Response to Reviewer 3 Comments:

I did not understand why the ”Material and method” section is placed at the end of the article and not immediately after the Introduction and the ”Results” section is placed at the beginning of the article. Ussualy in most articles, especially the experimental ones, the method is described  before the results are presented. 

Reply: We thank the reviewer for his comments and share the same opinion as the reviewer on the manuscript sections. However, the section structure has been arranged according to specific journal instructions which we are unable to alter.

The section of Conclusions is missing.

Reply: We have now replaced the “Clinical implications for AF” with “Conclusion” subheading in text (line 311) for this section.

Most bibliographic references are old and very old, very few from the last 5 years. 

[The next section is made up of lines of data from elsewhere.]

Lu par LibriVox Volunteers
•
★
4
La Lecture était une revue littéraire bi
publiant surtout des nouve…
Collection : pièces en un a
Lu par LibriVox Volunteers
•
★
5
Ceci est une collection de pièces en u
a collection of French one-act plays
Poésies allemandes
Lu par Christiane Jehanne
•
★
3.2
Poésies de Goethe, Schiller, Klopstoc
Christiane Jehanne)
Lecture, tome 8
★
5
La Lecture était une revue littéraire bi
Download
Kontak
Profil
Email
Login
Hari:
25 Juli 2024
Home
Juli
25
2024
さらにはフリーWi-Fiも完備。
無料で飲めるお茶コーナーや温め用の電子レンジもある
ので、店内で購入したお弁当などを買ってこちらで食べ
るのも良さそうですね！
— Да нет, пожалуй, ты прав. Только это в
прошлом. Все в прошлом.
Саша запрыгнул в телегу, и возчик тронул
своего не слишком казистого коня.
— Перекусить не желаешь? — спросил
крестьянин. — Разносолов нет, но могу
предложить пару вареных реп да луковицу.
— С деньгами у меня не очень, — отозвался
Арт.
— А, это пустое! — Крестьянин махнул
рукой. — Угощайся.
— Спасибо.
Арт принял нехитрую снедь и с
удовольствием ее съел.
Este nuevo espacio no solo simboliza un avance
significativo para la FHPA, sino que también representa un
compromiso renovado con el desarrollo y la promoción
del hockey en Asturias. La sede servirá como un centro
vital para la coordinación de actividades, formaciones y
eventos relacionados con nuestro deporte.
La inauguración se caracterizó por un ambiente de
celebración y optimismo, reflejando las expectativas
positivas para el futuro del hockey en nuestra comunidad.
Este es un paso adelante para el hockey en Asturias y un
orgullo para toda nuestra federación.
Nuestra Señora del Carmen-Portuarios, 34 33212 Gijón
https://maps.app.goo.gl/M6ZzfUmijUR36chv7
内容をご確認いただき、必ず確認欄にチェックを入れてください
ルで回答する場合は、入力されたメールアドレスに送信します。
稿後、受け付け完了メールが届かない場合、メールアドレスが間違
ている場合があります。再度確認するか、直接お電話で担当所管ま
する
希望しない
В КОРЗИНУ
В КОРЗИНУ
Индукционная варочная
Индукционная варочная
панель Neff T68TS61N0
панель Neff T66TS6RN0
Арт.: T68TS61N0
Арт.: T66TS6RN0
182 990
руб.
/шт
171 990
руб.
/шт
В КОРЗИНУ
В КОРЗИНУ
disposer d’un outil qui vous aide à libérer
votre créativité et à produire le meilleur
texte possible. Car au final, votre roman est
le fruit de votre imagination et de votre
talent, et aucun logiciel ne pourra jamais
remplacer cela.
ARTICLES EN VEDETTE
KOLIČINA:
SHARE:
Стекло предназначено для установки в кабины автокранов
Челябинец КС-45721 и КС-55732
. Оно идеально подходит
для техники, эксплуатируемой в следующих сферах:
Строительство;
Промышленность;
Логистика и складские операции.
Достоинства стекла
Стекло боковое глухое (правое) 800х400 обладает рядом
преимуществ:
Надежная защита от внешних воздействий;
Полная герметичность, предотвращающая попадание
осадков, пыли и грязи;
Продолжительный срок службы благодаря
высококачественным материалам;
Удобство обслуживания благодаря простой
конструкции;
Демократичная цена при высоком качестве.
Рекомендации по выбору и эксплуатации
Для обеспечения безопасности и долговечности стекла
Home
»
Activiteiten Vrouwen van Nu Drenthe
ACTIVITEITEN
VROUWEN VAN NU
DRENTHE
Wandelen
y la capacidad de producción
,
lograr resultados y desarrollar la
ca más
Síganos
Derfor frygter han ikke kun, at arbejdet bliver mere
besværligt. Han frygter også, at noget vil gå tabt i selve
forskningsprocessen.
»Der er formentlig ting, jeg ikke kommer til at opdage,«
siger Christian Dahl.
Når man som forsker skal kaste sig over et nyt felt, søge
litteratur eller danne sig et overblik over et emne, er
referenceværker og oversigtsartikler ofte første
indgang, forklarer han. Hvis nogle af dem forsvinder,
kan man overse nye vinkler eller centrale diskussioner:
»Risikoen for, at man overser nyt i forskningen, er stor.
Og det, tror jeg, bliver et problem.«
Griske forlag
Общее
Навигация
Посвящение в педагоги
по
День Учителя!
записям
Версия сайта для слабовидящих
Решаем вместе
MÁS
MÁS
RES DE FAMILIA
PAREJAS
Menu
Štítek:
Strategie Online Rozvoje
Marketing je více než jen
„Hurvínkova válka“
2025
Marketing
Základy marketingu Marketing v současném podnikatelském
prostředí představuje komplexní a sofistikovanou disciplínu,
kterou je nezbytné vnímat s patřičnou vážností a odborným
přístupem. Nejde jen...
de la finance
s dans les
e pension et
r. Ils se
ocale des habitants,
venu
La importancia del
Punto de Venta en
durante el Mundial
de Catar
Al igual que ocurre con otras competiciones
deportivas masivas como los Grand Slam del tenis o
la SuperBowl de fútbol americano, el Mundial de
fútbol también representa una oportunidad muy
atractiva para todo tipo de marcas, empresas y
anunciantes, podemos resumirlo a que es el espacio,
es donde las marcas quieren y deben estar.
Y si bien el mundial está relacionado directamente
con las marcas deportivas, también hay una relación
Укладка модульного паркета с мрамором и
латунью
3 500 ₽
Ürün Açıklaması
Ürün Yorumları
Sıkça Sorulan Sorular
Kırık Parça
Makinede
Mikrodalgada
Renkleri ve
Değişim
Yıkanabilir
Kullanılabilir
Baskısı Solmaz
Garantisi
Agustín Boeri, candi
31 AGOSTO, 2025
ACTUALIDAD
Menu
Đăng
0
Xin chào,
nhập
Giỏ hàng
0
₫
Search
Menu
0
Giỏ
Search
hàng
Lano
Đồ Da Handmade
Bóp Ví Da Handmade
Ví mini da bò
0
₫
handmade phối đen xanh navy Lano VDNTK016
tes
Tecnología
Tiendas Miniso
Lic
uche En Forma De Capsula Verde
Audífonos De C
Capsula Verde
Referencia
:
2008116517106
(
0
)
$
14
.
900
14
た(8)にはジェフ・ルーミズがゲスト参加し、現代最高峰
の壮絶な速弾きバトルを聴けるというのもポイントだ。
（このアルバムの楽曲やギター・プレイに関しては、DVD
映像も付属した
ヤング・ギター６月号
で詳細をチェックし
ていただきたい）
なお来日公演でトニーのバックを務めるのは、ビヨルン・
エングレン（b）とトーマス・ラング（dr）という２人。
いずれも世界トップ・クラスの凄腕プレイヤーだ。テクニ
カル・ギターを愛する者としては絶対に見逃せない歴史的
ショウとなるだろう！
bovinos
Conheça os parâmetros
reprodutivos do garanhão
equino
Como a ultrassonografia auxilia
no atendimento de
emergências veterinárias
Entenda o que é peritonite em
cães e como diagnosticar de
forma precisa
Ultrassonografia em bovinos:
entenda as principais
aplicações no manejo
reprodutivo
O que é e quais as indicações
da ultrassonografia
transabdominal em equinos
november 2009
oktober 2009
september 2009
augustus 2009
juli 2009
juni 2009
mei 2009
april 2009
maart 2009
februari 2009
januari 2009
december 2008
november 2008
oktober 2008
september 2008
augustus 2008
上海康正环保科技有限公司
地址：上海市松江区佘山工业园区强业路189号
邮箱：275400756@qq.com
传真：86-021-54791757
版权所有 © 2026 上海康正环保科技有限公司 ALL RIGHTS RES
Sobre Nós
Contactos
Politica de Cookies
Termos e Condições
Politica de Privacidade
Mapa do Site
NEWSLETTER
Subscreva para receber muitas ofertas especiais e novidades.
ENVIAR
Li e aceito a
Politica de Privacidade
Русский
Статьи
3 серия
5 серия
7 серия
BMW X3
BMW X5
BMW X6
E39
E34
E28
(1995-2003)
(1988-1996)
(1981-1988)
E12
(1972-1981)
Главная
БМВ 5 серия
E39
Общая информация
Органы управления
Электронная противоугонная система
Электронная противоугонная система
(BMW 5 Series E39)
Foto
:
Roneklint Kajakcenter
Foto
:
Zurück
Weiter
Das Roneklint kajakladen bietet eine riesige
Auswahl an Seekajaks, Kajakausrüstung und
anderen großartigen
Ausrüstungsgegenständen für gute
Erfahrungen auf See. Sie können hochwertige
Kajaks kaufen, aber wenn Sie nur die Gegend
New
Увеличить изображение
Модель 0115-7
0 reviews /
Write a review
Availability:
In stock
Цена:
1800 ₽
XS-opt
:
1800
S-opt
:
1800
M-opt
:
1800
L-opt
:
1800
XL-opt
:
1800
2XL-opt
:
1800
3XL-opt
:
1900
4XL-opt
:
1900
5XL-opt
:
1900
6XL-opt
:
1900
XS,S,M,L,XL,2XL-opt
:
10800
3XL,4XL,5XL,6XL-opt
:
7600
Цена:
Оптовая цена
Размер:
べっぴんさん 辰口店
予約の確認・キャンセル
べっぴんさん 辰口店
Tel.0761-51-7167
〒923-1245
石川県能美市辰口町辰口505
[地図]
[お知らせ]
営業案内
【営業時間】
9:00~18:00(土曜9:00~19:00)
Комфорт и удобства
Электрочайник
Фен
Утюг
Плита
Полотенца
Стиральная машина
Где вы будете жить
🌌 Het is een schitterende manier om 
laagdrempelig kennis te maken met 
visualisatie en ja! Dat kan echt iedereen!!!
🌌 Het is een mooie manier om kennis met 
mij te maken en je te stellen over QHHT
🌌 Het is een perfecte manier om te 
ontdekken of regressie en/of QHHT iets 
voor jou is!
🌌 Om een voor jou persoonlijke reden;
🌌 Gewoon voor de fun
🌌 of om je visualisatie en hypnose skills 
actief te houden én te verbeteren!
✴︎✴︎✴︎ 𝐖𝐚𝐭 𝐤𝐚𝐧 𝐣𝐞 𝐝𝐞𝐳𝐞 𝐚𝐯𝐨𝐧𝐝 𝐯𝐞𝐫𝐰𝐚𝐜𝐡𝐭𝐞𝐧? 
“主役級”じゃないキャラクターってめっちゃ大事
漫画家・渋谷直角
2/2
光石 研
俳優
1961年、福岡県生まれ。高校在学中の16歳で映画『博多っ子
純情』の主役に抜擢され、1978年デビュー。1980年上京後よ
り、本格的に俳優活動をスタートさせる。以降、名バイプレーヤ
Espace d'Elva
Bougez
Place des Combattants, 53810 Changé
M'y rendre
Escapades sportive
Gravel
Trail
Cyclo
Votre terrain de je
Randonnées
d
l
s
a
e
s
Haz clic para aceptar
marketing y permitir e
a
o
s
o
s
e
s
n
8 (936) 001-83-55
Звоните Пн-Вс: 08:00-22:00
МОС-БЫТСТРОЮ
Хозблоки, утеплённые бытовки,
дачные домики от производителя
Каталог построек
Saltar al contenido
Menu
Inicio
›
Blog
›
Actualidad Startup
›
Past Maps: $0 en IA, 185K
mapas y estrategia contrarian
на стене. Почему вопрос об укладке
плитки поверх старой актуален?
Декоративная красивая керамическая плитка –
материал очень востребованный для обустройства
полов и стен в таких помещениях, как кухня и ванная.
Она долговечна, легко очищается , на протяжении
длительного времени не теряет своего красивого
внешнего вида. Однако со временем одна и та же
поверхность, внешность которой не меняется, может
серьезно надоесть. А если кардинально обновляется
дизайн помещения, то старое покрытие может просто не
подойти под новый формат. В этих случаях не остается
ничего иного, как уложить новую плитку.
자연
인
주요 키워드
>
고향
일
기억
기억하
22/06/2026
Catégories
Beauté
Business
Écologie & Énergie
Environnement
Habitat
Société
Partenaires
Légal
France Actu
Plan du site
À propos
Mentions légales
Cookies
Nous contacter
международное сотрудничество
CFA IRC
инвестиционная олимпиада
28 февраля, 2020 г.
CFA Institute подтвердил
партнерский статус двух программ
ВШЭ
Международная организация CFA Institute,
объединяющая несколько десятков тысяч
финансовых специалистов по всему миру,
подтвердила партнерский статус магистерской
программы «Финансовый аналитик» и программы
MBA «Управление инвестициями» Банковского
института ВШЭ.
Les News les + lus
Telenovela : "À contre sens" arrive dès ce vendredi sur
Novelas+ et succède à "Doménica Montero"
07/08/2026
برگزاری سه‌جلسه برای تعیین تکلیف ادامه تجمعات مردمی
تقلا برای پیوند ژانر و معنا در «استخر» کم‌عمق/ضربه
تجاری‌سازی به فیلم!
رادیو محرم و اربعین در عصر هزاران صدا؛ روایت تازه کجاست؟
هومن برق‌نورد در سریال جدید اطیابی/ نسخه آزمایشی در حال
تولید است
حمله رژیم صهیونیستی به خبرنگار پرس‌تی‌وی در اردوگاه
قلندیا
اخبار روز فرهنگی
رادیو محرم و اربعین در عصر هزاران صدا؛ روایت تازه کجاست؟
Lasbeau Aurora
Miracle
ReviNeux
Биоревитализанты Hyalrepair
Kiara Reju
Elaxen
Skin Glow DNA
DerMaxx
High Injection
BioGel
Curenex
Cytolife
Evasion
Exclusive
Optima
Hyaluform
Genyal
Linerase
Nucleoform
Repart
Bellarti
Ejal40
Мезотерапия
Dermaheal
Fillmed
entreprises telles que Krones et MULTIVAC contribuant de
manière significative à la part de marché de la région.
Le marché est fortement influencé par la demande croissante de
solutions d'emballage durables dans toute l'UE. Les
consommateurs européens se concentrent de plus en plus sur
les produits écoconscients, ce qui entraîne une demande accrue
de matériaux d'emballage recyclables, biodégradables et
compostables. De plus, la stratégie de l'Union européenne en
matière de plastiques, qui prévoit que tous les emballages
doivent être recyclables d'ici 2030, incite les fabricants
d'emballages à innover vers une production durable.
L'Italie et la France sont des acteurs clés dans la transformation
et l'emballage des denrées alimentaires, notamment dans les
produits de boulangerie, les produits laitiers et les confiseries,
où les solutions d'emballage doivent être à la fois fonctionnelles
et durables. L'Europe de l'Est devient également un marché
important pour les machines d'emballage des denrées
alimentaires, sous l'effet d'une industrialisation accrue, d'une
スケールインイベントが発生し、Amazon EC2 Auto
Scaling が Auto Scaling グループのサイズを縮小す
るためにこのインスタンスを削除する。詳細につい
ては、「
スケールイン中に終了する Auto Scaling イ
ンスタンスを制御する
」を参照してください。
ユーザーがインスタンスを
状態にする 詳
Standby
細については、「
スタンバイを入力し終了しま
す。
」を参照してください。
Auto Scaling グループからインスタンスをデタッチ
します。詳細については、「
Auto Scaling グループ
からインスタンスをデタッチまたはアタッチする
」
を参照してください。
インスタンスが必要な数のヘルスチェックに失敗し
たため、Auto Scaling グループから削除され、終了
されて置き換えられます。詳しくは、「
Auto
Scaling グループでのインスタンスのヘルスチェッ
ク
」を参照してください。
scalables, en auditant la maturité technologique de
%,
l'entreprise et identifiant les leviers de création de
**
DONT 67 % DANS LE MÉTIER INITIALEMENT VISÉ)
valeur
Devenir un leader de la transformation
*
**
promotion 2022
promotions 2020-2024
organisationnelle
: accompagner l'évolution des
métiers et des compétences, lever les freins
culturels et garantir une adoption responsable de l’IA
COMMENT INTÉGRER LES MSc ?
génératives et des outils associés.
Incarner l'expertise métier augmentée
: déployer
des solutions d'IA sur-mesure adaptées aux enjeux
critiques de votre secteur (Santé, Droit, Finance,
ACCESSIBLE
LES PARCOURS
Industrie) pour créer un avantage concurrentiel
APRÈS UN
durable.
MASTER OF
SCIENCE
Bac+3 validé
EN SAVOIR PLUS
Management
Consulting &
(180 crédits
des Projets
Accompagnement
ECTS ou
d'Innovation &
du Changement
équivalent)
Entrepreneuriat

Reply: We have accepted the reviewer’s critique, prioritized the list of references and amended references that may seem outdated in the field. However, we also think that prioritizing of references should be balanced for appropriateness rather than recency. This is especially so when discussing data/evidence/models first presented and landmark studies (e.g., ‘AF begets AF’ by Wijffels et al. 1995) that explains well-known theoretical frameworks and concepts that remain relevant in today’s time and space. We have now significantly reduced the number of references >10 years from 47 to only 19 references, which we hope demonstrates that we have taken the reviewer’s critique seriously and further improved the manuscript.

Round 2

Reviewer 1 Report

Thank you very much for addressing my comments. I have no further questions or remarks.

Author Response

We thank the reviewer for his/her helpful comments that have greatly improved the manuscript.